Lately, I’ve been sharing much of our family’s reality. In 2009, my husband was diagnosed with Depression and he has since survived five suicide attempts. This just in…in 2020, our teenage son had his first suicide attempt. I pray it’s his last as he is safe. A mental health hospitalization for our 13-year-old was the last thing we expected, but it’s exactly what we needed.
That mental health hospitalization forced our family to talk. No distractions. Just us.

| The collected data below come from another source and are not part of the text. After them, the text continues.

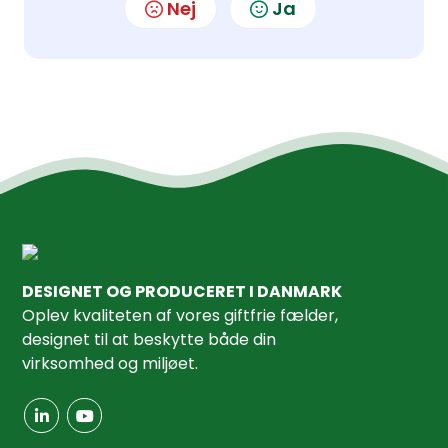
Nej
Ja
DESIGNET OG PRODUCERET I DANMARK
Oplev kvaliteten af ​​vores giftfrie fælder,
designet til at beskytte både din
virksomhed og miljøet.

It’s no secret that no teenager wants a parent to be constantly asking, “How are you feeling? Any thoughts of self-harm? Do you feel safe?” So we came up with a system…one we used with my husband when he grew tired of those annoying, and quite frankly, embarrassing, questions. We laughed and said we would even name our new method for checking mental health…enter “The Koch Number System.” I know. Super creative, right?
But it’s simple. And simple is good, especially for overwhelmed teens who are learning to be open with their feelings. The Koch (pronounced “Koh” and rhymes with “Toe.”) Number System allows teens to share their feelings in as few words as possible. And it allows advocates to take the information and do what we need to help. As advocates for mental health and suicide survivors, we would like to share our method with you.
The Koch Number System
We ask our son, “What’s your number?”
He responds with one of the following…
1 = I feel like myself. I feel good.
2 = I’m sad…a little down. But no thoughts of self-harm.
3 = I’m having bad thoughts. We need to reach out to our support system.
4 = I have a plan to harm myself. It’s time to get me help to keep me safe.
Please do mental health checks with your teen. Please help them to know that talking is good and accepting help is strong. Too many in our world fight silent battles with mental illness. But one in three will struggle with mental health in any one year alone. One in three. You are never alone, and we are all in this together. We fight mental illness and suicide by talking…even if it makes some uncomfortable.
Speak up. Positive change never happened by keeping our society comfortable.